**Dataset entries:**
§

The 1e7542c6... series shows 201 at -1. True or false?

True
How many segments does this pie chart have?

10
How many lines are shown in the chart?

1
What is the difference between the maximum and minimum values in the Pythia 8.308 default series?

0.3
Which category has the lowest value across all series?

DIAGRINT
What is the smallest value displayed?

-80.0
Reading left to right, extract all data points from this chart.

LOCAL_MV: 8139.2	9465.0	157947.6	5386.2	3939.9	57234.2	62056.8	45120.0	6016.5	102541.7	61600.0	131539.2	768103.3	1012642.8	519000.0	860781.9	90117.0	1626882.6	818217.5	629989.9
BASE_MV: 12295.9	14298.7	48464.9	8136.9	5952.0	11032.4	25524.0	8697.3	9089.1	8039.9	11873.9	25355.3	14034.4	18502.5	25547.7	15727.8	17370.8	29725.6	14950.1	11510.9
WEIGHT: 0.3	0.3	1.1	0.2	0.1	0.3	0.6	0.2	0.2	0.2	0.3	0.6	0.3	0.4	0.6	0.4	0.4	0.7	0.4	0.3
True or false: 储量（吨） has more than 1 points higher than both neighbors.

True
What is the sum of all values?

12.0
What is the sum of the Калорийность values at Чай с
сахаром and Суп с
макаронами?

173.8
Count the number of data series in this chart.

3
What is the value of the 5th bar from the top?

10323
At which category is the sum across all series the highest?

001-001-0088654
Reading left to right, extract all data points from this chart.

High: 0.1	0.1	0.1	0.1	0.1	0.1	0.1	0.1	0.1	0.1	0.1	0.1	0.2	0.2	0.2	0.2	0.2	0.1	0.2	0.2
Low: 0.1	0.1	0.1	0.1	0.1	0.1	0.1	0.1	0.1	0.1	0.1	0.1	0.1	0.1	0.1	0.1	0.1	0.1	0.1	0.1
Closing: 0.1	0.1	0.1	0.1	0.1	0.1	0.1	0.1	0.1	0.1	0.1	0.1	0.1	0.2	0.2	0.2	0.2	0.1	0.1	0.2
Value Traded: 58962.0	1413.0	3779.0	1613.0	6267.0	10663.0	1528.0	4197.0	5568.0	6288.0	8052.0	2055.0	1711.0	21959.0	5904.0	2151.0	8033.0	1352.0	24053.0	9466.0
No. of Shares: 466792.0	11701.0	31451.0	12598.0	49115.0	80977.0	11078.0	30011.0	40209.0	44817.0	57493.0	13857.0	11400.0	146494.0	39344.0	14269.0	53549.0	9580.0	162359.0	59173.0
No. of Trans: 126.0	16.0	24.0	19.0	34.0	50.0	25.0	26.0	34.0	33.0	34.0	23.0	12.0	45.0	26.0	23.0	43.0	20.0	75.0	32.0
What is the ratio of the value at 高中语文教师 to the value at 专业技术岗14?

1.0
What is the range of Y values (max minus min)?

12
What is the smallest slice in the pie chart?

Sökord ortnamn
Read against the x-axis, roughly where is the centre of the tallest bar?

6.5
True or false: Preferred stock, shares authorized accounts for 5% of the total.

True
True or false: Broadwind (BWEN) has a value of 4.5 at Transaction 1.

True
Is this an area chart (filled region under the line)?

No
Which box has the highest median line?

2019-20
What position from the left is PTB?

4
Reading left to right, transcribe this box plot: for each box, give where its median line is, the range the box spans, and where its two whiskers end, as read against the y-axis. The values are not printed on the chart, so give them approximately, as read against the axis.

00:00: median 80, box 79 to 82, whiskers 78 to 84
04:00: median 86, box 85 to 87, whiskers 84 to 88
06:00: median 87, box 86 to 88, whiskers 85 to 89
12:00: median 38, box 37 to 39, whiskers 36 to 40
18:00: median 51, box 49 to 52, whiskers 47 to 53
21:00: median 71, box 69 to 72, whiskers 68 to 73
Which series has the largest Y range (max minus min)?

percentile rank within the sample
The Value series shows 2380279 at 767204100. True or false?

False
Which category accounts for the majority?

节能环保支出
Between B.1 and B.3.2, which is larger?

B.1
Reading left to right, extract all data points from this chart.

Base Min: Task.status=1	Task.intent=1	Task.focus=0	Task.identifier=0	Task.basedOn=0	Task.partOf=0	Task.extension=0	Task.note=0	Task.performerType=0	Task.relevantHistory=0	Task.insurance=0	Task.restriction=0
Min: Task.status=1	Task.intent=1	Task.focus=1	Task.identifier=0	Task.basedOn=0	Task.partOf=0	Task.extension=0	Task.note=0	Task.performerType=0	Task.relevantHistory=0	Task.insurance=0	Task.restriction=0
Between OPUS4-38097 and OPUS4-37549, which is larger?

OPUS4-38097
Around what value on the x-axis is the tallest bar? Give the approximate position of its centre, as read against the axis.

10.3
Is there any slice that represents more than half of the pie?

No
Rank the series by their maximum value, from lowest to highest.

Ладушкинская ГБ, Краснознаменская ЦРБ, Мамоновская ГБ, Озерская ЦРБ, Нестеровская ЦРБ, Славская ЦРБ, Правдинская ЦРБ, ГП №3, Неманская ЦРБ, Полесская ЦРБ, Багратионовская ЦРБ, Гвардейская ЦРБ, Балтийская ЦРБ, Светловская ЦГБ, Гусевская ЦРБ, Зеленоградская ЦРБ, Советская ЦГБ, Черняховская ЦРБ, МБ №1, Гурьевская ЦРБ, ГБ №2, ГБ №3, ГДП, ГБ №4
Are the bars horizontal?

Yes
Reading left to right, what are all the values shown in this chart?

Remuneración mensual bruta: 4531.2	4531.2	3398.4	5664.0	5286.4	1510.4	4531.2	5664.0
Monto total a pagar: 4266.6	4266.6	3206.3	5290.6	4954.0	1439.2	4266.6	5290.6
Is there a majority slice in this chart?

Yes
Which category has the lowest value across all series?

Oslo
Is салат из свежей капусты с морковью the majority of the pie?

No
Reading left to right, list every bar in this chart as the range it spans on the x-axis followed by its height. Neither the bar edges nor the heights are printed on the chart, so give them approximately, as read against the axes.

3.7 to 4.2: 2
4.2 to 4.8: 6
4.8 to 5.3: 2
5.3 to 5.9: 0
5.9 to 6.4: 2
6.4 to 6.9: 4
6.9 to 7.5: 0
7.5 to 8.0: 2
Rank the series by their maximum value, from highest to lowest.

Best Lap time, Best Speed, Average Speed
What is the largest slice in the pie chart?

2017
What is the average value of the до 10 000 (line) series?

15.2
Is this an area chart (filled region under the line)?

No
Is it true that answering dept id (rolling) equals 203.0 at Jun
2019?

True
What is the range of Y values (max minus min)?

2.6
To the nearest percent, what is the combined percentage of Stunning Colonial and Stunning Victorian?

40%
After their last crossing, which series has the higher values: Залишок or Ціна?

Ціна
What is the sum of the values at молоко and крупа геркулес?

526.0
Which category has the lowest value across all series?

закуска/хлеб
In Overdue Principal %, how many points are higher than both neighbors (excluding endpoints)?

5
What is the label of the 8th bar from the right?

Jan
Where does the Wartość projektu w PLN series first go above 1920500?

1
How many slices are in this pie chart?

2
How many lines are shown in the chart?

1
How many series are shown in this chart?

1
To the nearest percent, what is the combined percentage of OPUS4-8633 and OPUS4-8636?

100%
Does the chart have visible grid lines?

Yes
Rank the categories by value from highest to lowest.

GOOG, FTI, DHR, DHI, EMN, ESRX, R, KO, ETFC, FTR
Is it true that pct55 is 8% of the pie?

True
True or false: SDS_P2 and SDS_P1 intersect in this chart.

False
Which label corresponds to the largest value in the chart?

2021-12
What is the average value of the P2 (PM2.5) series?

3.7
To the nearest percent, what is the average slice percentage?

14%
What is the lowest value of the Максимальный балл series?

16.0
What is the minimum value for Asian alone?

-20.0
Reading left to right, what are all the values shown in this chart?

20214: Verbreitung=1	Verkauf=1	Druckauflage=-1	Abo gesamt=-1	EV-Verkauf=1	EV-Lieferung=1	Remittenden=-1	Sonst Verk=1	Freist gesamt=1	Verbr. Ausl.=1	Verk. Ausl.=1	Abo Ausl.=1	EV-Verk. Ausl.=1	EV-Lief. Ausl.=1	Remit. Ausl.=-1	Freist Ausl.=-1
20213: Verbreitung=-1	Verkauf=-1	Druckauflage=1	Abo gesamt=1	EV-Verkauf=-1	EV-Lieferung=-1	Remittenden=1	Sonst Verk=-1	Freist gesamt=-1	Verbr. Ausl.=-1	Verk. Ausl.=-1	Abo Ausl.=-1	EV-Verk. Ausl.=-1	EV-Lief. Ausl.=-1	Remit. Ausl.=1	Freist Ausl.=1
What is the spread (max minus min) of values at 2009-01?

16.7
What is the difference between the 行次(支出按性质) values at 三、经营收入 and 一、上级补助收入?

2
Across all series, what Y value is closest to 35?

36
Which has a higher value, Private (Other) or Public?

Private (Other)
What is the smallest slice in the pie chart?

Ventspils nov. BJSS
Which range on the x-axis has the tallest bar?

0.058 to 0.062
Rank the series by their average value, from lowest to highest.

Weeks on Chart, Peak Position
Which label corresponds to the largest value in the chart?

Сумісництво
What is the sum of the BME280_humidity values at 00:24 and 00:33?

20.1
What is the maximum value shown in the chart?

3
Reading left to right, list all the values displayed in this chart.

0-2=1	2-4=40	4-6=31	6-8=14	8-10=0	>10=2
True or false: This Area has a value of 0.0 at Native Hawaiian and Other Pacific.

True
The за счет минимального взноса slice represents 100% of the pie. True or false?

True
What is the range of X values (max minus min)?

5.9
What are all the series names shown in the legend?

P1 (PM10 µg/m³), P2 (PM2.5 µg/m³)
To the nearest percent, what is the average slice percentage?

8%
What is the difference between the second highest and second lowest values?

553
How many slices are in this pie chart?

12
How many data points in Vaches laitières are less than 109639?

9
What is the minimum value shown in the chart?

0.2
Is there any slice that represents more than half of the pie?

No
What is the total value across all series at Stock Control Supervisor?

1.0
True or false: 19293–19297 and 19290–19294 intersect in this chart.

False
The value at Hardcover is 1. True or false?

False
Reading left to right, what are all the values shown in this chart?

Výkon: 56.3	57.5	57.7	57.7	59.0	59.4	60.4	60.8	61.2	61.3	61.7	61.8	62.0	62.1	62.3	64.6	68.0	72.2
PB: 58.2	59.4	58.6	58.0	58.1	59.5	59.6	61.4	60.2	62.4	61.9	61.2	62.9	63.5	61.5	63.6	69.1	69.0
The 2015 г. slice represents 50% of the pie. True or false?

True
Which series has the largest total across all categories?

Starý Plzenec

§

**Task directions:** Recast the material as a numbered list with blank lines omitted, starting at the first line and continuing through the line that contains "What is the smallest value displayed?". Include nothing beyond that line.

**Solution for this exercise:**
1. The 1e7542c6... series shows 201 at -1. True or false?
2. True
3. How many segments does this pie chart have?
4. 10
5. How many lines are shown in the chart?
6. 1
7. What is the difference between the maximum and minimum values in the Pythia 8.308 default series?
8. 0.3
9. Which category has the lowest value across all series?
10. DIAGRINT
11. What is the smallest value displayed?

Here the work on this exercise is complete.